Actually for AArch32 the spec says:
Unaligned access should be enabled if supported; Alignment faults
are enabled otherwise.
So UEFI payload that wants to support pre-ARMv7 hardware should make
sure it doesn't do any unaligned access.
> The reason things worked before really was just that both U-Boot and
> grub were compiled with -mno-unaligned-access, so they never issued
> unaligned accesses.
That in itself is not enough to prevent unaligned access. If you
explicitly cast an unaligned pointer to say (uint32_t *) and then
dereference it, you'll create an unaligned access.
> Which system broke for Mark? Banana pi mostly has 32bit SBCs, so I
> assume it's one of those? In that case, we would need to either
>
> 1) hack up the openbsd loader to also get compiled with
> -mno-unaligned-access
>
> or
>
> 2) rework the 32bit arm mmu code to enable the MMU plus hardware
> unaligned fixups on all systems. (that's a *lot* of work)
The system that broke was Cortex-A7 based, so ARMv7.
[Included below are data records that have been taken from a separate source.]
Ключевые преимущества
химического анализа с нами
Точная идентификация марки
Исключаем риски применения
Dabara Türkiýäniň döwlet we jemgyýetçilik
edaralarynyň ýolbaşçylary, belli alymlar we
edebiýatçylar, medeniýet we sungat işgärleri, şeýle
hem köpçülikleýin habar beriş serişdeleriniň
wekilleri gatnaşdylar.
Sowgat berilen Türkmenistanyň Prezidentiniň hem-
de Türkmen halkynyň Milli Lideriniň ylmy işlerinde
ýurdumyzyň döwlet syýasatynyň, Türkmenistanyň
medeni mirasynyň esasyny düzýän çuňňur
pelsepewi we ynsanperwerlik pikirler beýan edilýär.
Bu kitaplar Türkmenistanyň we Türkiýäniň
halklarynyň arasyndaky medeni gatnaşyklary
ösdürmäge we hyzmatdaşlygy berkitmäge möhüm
*However*, the OpenBSD bootloader does not perform any unaligned
access. *All* cases of unaligned access that I encountered while
testing/debugging Rob's code were in U-Boot itself. This was mostly a
consequence from a diff in the series that added __packed to the
device path node structs and then passed members of those structs to
functions that accessed the contents of tose (now byte aligned
structs) through (uint16_t *) or (uint32_t *) pointers.
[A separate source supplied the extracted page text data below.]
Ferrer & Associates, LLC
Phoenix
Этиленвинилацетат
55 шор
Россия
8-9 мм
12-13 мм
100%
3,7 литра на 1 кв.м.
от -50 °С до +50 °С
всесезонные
There was initially some confusion because I used the pc reported by
U-Boot to look up the faulting instruction whereas I should have been
using the reloc_pc.
I think Rob is worried about grub/shim/fallback.efi doing unaligned
access of device path nodes on armv7. But I'm not sure he has any
evidence beyond looking at code.
> To me personally, UEFI in 32bit ARM land is a nice to have standardized
> platform, but not something where we really need to be fully standards
> compliant in every aspect. I think "making things work" is good enough
> there.
Right. For us UEFI us just a convenient way to re-use the U-Boot
device driver code to load a kernel from a UFS/FFS filesystem.
> For AArch64 things are different. There we should strive for full UEFI
> compliance as it's "the future" :).
Even there just making things work would be good enough for me ;).
Our AArach64 bootloader is almost identical to the AArch32 one and
works on a real UEFI implementation as well (SoftIron Overdrive 1000).